Like Anderson’s previous movies, Moonrise Kingdom is a great feel-good movie, perfectly capturing the world of the 1960s in a fantastic overdramatized way (the locations in the movie look like the setting of some 1960s sitcom). For Anderson fans, or movie fans in general, this is a must-watch — and what’s more, given the young age of the two lead actors, younger audience members might view this as a great starting point when setting out to watch all of Anderson’s films.

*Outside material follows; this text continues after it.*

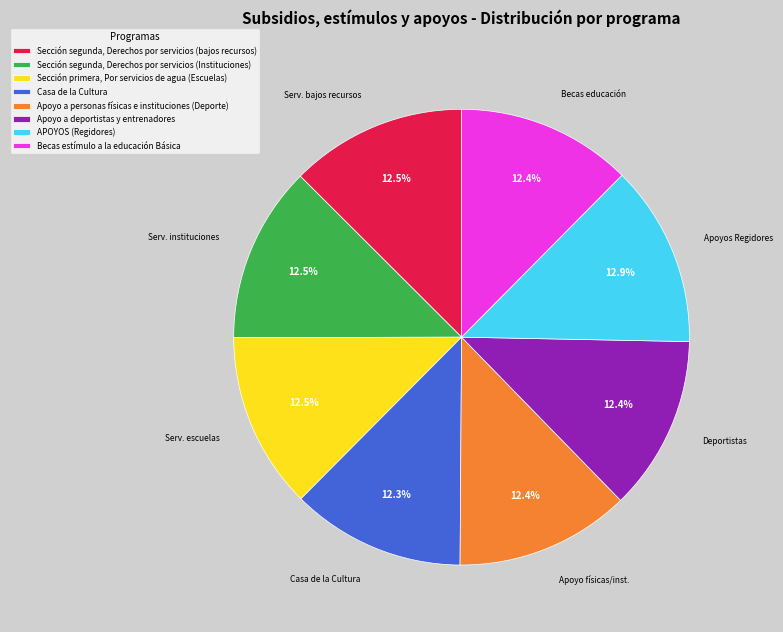

Approximately how many times larger is the value at APOYOS (Regidores) compared to Sección segunda, Derechos por servicios (bajos recursos)?

1.0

Image Credit: IMDB / Focus Features.

The Grand Budapest Hotel

Anderson’s most recent live-action film, The Grand Budapest Hotel is flawless. Everything about it is great — the ensemble cast, the performances they deliver, the script, the music, the staging, everything. Looking at this movie and comparing it to Anderson’s earlier works, especially Bottle Rocket, it’s truly amazing to see how far the director has come in embracing his vision for film and indulging in his unique approach to filmmaking.

Set in a fictional 1930s Central European country, the movie focuses on an aspiring young lobby boy (Tony Revolori) who hopes to gain employment at the prestigious Grand Budapest Hotel, managed by the legendary concierge Gustave H. (Ralph Fiennes). After one of Gustave’s elderly lovers (Tilda Swinton) passes away, she leaves him an extremely valuable Renaissance painting, which her son (Adrien Brody) attempts to steal from Gustave at all costs.

This movie is pure Anderson, featuring hilarious acting from Fiennes and Brody, and a huge cast that has even well-known stars appearing in supporting roles (Owen Wilson appears briefly as Gustave’s replacement, Edward Norton plays a police inspector, and Bill Murray appears as the leader of a secret society of hotel concierges).

Even by Anderson standards, this is a movie unlike anything you’ve ever seen. It’s pure entertainment through and through that never slows down, exploring themes of friendship, family, responsibility, loyalty, and young characters growing up in chaotic settings — all things common in Anderson movies, but arguably best captured in this movie.

Image Credit: IMDB / Fox Searchlight Pictures.

Final thoughts

Since his debut film with 1996’s Bottle Rocket, Wes Anderson remains one of the most visionary directors of the modern age. His distinct style of filmmaking, from his movies’ subject matter to the cinematic style in which he tells those stories, no director is even remotely similar to him at all (see the SNL skit “Wes Anderson Horror Trailer” or the “Three Directors” episode of Family Guy that uses Anderson’s filmmaking style to find out what exactly we mean by this). Like all great directors, Anderson’s entire filmography is full of equally fantastic movies, and a serious case can be made listing pretty much any of these films definitively as Anderson’s “best.”

With The French Dispatch set to release on October 22, we look forward to seeing where the movie will be ranked on this list, but no matter what, we’re sure it’ll be distinctly Wes Anderson — and that’s definitely not a bad thing at all.